Hence, the number of admissible solutions is

$$\binom{25}{5} - \binom{6}{1}\binom{16}{5} + \binom{6}{2}\binom{7}{5}$$

Answer 2

Take simply all the solutions minus the ones with at least one $x_i>8$.

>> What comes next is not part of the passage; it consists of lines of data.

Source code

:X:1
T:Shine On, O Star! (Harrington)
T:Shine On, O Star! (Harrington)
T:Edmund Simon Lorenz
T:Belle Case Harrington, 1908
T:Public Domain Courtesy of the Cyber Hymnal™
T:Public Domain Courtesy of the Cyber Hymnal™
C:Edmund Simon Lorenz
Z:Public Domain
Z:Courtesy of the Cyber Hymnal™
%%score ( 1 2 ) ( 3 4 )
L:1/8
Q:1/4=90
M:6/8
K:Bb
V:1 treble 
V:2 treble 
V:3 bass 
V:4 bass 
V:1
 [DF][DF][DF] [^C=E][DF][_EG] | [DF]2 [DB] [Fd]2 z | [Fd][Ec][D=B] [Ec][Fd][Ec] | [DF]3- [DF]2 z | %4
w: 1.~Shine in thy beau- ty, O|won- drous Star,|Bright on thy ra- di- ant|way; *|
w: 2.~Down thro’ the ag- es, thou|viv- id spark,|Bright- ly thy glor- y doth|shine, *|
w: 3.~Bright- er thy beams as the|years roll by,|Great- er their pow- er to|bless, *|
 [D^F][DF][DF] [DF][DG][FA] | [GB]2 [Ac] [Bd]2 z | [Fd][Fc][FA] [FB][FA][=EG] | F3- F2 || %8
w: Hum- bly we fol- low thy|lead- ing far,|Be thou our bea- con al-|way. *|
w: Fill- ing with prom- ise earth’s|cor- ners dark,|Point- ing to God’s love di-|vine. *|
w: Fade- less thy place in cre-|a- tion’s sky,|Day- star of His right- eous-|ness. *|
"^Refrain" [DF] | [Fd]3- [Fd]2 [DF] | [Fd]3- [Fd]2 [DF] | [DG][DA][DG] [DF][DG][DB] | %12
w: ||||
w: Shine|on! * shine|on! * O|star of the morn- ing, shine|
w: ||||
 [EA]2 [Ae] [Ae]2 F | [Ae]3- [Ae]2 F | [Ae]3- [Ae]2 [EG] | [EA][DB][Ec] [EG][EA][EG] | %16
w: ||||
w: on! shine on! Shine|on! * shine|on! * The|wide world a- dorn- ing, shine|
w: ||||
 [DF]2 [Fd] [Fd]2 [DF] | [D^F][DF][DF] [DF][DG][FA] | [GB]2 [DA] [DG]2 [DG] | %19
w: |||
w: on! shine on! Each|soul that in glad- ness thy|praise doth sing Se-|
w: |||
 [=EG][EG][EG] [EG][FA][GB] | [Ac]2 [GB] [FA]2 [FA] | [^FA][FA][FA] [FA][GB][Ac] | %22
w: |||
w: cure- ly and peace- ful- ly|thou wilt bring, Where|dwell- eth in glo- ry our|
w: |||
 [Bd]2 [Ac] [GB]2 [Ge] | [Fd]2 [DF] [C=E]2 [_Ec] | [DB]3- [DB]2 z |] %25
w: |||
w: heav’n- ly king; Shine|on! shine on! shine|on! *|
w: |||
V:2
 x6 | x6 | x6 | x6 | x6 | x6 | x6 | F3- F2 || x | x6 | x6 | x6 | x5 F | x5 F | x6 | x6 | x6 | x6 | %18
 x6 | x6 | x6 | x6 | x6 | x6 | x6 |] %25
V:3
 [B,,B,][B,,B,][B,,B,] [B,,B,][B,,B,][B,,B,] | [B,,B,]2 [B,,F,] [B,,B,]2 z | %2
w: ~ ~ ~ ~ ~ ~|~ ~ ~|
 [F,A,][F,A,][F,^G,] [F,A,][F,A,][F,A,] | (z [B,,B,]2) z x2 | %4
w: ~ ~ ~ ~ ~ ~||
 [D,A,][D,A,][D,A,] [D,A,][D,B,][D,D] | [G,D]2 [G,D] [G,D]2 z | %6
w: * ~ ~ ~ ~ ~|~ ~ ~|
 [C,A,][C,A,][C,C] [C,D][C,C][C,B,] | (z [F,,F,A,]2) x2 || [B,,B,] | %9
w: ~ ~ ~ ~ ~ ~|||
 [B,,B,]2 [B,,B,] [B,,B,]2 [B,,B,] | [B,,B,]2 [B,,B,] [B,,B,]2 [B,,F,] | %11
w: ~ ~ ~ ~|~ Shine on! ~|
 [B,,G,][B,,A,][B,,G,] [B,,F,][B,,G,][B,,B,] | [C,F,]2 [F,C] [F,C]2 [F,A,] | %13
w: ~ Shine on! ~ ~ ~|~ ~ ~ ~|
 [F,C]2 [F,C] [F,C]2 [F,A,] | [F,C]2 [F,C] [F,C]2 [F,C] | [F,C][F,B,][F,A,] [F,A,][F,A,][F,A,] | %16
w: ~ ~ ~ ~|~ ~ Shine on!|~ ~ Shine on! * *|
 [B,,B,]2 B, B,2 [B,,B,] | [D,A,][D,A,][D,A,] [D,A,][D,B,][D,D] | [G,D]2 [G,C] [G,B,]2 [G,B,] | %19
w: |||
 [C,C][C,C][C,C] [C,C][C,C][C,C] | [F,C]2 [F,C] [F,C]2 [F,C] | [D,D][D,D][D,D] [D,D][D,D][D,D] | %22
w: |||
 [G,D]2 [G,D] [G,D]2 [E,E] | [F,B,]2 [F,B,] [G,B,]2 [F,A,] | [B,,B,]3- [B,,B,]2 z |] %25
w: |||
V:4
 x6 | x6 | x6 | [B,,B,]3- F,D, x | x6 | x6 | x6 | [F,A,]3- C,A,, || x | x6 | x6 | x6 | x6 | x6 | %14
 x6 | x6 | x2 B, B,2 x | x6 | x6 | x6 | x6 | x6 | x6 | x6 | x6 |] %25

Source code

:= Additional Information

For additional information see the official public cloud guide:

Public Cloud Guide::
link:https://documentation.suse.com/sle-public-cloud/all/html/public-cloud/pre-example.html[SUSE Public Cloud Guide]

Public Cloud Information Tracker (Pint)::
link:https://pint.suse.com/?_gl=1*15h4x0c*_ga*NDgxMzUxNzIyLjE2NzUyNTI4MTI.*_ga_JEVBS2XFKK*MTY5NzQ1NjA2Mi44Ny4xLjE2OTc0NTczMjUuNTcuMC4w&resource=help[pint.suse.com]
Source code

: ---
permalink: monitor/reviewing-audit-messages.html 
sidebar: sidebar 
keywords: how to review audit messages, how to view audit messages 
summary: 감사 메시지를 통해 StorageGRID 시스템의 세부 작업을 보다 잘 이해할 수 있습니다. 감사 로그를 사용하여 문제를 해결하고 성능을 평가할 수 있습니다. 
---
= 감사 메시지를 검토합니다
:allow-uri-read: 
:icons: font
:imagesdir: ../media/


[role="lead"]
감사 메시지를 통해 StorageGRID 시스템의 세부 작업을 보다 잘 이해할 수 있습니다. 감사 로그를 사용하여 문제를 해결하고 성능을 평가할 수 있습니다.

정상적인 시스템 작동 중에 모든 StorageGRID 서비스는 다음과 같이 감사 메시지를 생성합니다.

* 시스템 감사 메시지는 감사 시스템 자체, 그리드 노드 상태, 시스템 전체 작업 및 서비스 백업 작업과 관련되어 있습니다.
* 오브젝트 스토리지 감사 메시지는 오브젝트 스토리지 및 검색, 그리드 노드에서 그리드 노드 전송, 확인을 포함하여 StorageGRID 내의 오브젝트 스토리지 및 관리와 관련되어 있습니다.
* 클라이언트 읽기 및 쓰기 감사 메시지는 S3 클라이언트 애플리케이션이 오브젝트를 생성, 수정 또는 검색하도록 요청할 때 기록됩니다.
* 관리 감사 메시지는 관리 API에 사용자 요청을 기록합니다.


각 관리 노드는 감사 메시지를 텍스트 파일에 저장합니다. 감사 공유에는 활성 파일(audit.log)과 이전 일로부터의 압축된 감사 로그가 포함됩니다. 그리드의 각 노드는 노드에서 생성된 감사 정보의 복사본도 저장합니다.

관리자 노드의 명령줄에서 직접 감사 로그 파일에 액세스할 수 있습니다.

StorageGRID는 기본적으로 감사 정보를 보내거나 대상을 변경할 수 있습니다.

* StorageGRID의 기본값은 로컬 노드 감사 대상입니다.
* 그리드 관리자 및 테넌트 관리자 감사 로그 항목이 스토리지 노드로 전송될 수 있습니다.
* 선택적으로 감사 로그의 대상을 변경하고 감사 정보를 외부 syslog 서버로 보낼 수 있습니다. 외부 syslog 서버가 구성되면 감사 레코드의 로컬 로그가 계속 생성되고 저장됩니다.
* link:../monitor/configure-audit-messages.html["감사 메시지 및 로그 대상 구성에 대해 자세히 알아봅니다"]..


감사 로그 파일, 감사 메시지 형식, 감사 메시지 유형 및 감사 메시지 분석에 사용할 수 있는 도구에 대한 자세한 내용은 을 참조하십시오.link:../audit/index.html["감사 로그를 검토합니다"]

You then use PIE to get the result:

First, you consider a $x_i$ and and give $9$ units to it. This can be done in $\binom{6}{1}$ ways. Then you are left with the equivalent problem $x_1+...+x_6=11$ (because you already gave $9$ units) and proceed as normally, thus $6\times\binom{11+6-1}{6-1}=6\times\binom{16}{5}.$ Then you realize you counted too many, since for instance you counted twice equal pairs of $x_i, x_j$ such that $x_i=x_j=9$ and therefore you need to subtract these pairs. You then give 9 to each elements of such pairs ($9+9=18$). There are $\binom{6}{2}$ pairs and thus $\binom{6}{2}\times\binom{7}{5}$. You if you had started with more units than $20$ you could go now ahead and sum up the ones you would have over-subtracted of order $3$ and so forth.

You are left with:

$$\binom{25}{5}-\big[\binom{6}{1}\binom{16}{5}-\binom{6}{2}\binom{7}{5}\big].$$

This is equivalent to counting the cardinalities of the sets you mentioned, plus the fact that the cardinalities of the the sets (and the ones of the intersections) are equal.